*** Opening Given records ***

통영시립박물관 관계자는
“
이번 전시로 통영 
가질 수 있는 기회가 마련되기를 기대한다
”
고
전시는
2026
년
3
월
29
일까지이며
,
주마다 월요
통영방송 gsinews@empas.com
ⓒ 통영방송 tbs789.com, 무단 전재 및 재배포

*** Closing Given records ***
*** Opening Given records ***

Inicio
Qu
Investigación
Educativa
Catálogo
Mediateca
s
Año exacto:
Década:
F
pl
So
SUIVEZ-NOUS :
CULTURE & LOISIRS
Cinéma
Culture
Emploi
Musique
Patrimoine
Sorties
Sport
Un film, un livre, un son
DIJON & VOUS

*** Closing Given records ***

The task: Wherever the string "통영방송" appears in the records, copy the whole line.

Task answer:
통영방송 gsinews@empas.com
ⓒ 통영방송 tbs789.com, 무단 전재 및 재배포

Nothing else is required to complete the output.